• Exercise brief: In the stretch from the line containing "Мониторинг состо" through the line containing "Кухни Рамка МДФ", replace "фасадов" with "фронтов" and give only those lines, otherwise unchanged and without the pictures.

• Data under study:
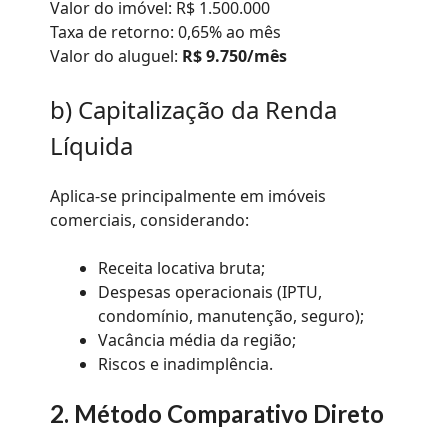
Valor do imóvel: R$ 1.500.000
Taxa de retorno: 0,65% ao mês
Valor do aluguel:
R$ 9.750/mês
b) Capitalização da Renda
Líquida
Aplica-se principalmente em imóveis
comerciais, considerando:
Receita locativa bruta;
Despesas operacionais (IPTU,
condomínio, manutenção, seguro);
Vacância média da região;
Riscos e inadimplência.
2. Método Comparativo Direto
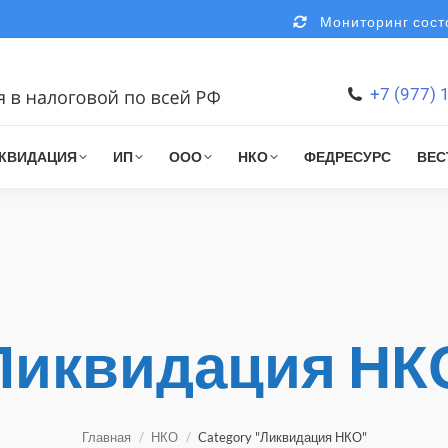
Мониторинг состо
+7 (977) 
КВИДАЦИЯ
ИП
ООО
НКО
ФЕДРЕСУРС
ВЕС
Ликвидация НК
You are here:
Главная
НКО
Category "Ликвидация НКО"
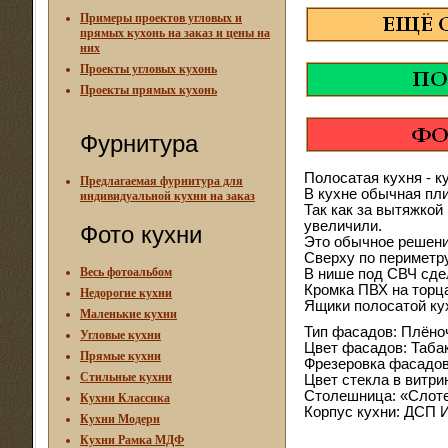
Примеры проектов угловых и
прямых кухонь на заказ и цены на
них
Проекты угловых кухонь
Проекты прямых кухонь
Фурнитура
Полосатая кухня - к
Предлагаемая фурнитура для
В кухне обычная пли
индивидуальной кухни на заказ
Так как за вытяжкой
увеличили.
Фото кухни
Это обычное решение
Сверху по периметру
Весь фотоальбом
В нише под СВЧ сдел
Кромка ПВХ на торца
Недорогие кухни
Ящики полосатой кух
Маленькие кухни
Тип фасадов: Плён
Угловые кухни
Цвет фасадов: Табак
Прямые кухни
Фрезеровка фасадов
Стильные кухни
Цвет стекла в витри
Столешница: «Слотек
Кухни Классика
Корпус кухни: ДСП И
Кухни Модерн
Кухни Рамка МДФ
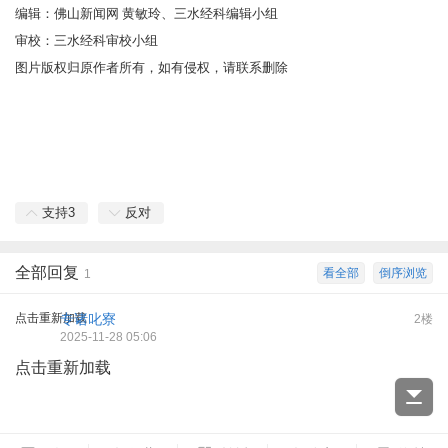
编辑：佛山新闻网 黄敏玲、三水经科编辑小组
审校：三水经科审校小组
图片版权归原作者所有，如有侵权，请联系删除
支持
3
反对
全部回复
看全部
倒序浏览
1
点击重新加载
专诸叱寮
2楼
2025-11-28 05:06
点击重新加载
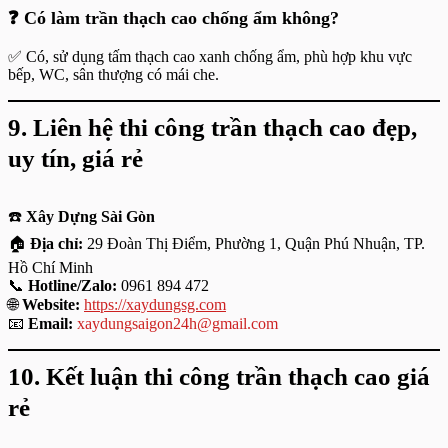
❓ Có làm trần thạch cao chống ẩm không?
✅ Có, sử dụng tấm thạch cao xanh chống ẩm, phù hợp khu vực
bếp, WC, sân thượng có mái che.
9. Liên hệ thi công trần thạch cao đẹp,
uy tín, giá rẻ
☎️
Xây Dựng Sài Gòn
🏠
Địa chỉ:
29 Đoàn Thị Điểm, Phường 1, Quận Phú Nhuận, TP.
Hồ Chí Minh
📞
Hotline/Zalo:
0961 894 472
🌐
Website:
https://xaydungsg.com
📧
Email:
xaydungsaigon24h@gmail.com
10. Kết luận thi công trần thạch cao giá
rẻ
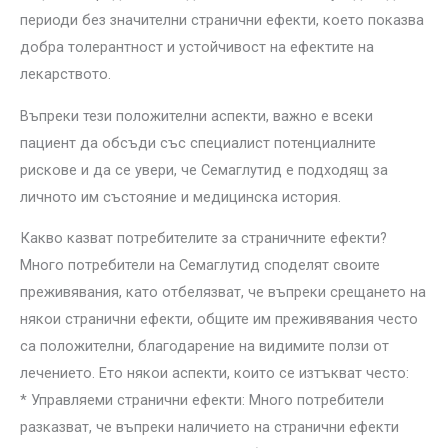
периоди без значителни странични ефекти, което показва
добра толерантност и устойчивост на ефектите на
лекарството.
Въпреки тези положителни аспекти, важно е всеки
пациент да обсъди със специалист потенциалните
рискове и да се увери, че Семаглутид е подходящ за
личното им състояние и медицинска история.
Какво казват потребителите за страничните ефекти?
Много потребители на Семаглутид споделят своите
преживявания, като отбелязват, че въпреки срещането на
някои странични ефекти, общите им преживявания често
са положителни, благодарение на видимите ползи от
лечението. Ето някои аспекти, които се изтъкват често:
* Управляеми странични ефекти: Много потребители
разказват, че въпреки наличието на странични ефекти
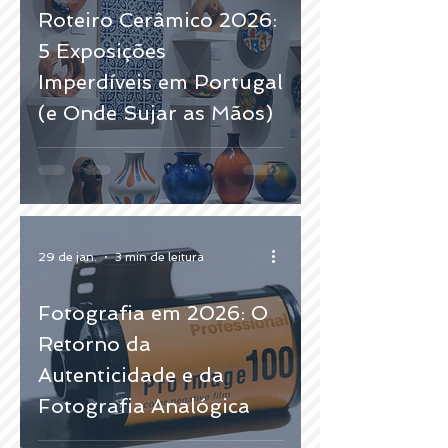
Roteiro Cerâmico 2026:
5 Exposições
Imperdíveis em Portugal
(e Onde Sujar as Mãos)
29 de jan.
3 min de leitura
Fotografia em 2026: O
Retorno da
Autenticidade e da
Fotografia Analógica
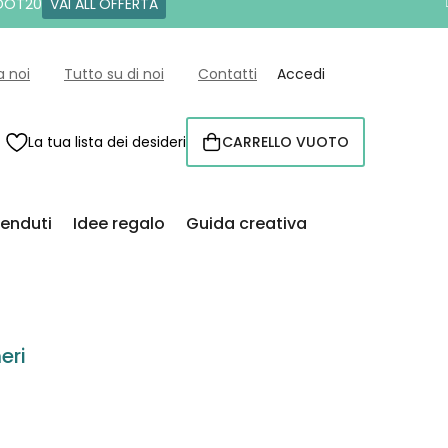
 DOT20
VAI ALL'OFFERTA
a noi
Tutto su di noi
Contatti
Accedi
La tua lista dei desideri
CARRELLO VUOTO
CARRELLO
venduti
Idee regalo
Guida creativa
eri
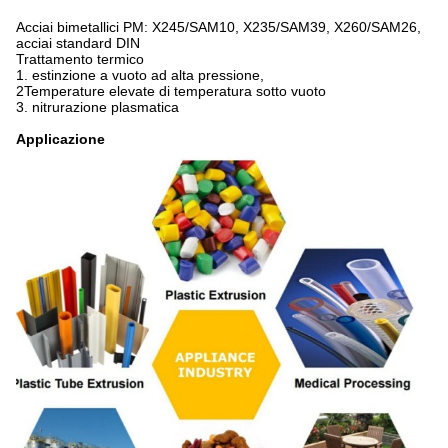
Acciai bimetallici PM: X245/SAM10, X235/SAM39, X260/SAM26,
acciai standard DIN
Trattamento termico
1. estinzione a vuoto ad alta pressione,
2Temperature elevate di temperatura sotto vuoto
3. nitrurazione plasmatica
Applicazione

* * *

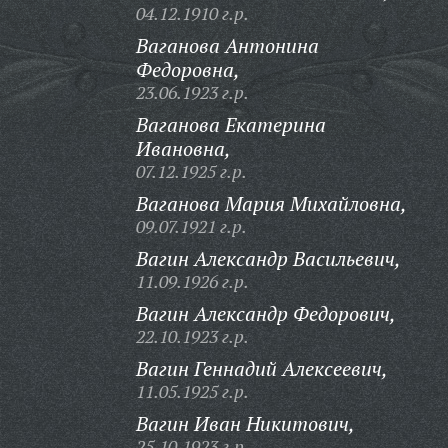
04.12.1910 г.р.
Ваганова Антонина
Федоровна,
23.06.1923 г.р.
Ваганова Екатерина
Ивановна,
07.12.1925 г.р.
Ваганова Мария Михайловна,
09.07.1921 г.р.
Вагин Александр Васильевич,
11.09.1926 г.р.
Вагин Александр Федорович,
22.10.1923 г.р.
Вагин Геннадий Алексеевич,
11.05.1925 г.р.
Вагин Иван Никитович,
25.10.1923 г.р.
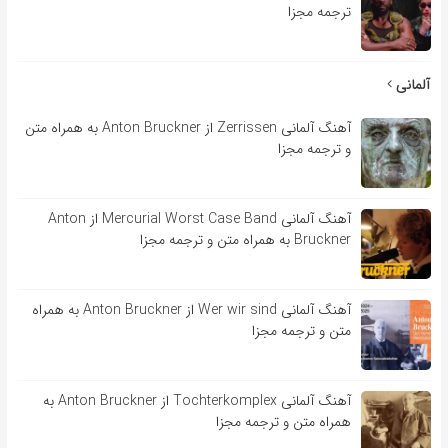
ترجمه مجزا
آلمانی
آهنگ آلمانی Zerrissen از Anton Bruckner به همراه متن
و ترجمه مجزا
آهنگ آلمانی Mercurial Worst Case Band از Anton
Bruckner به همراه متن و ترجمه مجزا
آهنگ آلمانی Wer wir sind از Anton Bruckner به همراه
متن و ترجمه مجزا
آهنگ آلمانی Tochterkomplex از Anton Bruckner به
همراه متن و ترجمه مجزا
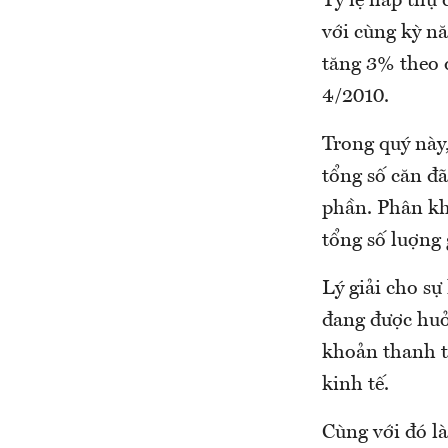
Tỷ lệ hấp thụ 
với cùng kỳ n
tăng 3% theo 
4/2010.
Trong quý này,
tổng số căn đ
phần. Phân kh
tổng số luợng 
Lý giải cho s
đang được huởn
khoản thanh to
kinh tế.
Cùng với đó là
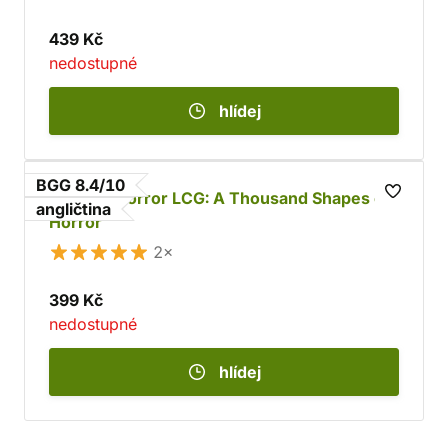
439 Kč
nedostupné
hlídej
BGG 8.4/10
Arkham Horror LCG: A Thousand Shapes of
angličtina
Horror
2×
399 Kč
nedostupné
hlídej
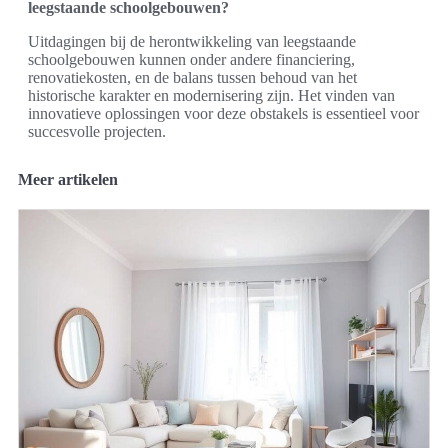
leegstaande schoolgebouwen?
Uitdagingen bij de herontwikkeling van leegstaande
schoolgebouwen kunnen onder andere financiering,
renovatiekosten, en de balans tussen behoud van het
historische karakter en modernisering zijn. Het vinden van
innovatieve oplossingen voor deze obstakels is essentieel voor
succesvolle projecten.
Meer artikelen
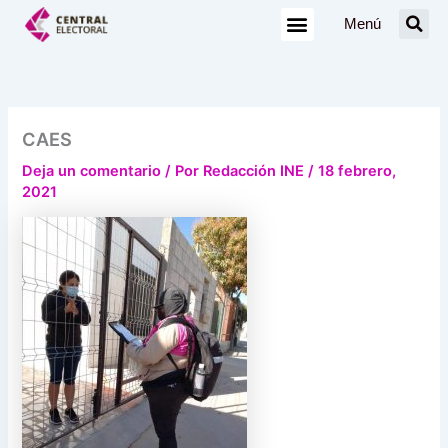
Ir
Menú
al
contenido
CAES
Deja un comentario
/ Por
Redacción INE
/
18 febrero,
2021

* * *

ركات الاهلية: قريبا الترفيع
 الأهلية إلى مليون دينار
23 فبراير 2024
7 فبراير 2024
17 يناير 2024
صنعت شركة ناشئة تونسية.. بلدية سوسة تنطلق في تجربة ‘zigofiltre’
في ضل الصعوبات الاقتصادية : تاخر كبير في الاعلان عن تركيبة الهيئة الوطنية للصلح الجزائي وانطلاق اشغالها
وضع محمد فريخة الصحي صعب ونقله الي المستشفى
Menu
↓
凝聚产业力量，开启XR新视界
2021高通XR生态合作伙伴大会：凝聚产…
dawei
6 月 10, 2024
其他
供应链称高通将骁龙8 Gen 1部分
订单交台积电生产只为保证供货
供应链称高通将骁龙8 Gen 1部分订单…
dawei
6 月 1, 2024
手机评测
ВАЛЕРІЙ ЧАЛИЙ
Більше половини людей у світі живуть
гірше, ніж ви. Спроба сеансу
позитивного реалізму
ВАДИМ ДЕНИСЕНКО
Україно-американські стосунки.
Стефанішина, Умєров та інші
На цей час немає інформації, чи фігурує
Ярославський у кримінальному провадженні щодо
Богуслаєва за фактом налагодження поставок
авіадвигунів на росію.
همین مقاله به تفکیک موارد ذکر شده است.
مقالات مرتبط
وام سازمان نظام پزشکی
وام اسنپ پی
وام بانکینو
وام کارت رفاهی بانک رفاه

• Output:
Мониторинг состо
+7 (977) 
КВИДАЦИЯ
ИП
ООО
НКО
ФЕДРЕСУРС
ВЕС
Ликвидация НК
You are here:
Главная
НКО
Category "Ликвидация НКО"
Примеры проектов угловых и
прямых кухонь на заказ и цены на
них
Проекты угловых кухонь
Проекты прямых кухонь
Фурнитура
Полосатая кухня - к
Предлагаемая фурнитура для
В кухне обычная пли
индивидуальной кухни на заказ
Так как за вытяжкой
увеличили.
Фото кухни
Это обычное решение
Сверху по периметру
Весь фотоальбом
В нише под СВЧ сдел
Кромка ПВХ на торца
Недорогие кухни
Ящики полосатой кух
Маленькие кухни
Тип фронтов: Плён
Угловые кухни
Цвет фронтов: Табак
Прямые кухни
Фрезеровка фронтов
Стильные кухни
Цвет стекла в витри
Столешница: «Слотек
Кухни Классика
Корпус кухни: ДСП И
Кухни Модерн
Кухни Рамка МДФ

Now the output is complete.